* _GOAL OF THE EXERCISE_:
Please reproduce the following records exactly, with nothing omitted.

------ MATERIAL PROVIDED ------

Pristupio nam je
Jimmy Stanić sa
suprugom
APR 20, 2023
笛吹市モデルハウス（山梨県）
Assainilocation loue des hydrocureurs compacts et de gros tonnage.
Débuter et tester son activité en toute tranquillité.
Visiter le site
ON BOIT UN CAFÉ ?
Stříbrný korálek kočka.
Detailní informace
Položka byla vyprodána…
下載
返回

------

* _SOLUTION FOR THIS TASK_:
Pristupio nam je
Jimmy Stanić sa
suprugom
APR 20, 2023
笛吹市モデルハウス（山梨県）
Assainilocation loue des hydrocureurs compacts et de gros tonnage.
Débuter et tester son activité en toute tranquillité.
Visiter le site
ON BOIT UN CAFÉ ?
Stříbrný korálek kočka.
Detailní informace
Položka byla vyprodána…
下載
返回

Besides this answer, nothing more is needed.